§ SELECTED EXTRACT
===============
Plasmodium knowlesi is a primate malaria parasite commonly found in Southeast Asia.[1] It causes malaria in long-tailed macaques (Macaca fascicularis), but it may also infect humans, either naturally or artificially.

Plasmodium knowlesi is the fifth major human malaria parasite. It may cause severe malaria as indicated by its asexual erythrocytic cycle of about 24 hours.[2][3][4] The typical fever becomes quotidian.[2] This is an emerging infection that was reported for the first time in humans in 1965.[2] It accounts for up to 70%[5] of malaria cases in South East Asia where it is mostly found. This parasite is transmitted by the bite of an Anopheles mosquito.[5] Plasmodium knowlesi has health, social and economic consequences for the regions affected by it.

History of discovery

The first person to see P. knowlesi was Franchiti in 1927 when he was examining the blood of Macaca fasicularis and he noted that it differed from Plasmodium cynomogli and Plasmodium inui. It was later seen by Campbell in 1931 who was interested in kala azar and passed the isolate onto his collegue Napier. Napier innoculated the strain into three monkeys one of which developed a fulminating infection. Das Gupta with whom Napier also worked maintained the species by seial passage. In 1932 Napier and Das Gupta described the species for the first time and showed that it could be transmitted to man but failed to name it. It was named by Sinton and Mulligan in 1932 after Dr R Knowles.

In 1931, Plasmodium knowlesi was first isolated from a long-tailed macaque imported to India from Singapore. It caused a mild form of malaria when blood was passaged to other long-tailed macaques but caused lethal infections for rhesus macaques. In 1932, using infected blood from macaques, it was demonstrated that these parasites could also infect humans.[6] From early in the 1930s to 1955, P. knowlesi was used as a pyretic agent for the treatment of patients with neurosyphillis.[6]

In 1957 it was suggested by Garnham et al[7] that P. knowelsi could be the fifth species capable of causing endemic malaria in humans.
===============
(Dataset entries)
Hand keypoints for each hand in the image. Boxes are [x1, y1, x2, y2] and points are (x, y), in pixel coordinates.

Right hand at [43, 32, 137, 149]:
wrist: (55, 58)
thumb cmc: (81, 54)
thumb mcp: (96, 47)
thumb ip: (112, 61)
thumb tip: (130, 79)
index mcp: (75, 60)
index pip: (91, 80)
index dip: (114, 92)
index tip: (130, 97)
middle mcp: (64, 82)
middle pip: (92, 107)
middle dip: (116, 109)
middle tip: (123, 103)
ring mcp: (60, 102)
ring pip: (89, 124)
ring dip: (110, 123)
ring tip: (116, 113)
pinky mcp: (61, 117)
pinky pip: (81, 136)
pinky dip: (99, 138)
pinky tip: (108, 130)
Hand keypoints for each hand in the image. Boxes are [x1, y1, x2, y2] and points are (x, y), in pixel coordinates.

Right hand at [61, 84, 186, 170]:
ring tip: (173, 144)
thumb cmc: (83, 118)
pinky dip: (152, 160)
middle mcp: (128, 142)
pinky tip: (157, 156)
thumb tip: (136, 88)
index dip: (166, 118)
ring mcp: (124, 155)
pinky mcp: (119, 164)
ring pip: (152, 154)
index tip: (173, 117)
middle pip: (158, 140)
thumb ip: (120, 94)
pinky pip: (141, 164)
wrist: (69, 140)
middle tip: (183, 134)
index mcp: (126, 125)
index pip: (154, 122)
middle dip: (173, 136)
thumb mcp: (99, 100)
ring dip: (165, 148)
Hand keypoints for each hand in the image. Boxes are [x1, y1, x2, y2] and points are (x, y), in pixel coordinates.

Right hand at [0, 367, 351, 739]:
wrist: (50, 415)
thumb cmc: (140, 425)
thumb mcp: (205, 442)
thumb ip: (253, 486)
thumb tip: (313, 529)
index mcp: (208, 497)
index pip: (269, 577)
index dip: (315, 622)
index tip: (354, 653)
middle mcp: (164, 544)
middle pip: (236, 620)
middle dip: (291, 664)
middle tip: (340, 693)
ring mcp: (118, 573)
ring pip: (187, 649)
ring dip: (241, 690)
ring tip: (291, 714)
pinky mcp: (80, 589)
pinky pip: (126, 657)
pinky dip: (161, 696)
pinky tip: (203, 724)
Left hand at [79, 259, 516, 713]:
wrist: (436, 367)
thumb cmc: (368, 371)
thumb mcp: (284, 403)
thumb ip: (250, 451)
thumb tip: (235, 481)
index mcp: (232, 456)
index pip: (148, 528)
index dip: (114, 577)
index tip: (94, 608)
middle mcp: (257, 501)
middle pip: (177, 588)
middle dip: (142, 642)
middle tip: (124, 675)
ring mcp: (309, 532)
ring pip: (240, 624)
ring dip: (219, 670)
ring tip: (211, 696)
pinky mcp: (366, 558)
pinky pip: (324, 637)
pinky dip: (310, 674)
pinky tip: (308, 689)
===============
§ TASK LIST
**A.** Answer these questions using the Plasmodium knowlesi text:
(i) In what year was this infection first reported in humans?
(ii) Who named the species, and who was it named after?
(iii) In 1931, from what animal was the parasite first isolated, and where had that animal been imported from?
**B.** Copy the stretch of the Plasmodium knowlesi text from "History of discovery" through "Dr R Knowles.", word for word.

§ SOLUTIONS BELOW
**A.**
(i) 1965
(ii) Sinton and Mulligan named it, after Dr R Knowles.
(iii) A long-tailed macaque imported to India from Singapore.

**B.**
History of discovery

The first person to see P. knowlesi was Franchiti in 1927 when he was examining the blood of Macaca fasicularis and he noted that it differed from Plasmodium cynomogli and Plasmodium inui. It was later seen by Campbell in 1931 who was interested in kala azar and passed the isolate onto his collegue Napier. Napier innoculated the strain into three monkeys one of which developed a fulminating infection. Das Gupta with whom Napier also worked maintained the species by seial passage. In 1932 Napier and Das Gupta described the species for the first time and showed that it could be transmitted to man but failed to name it. It was named by Sinton and Mulligan in 1932 after Dr R Knowles.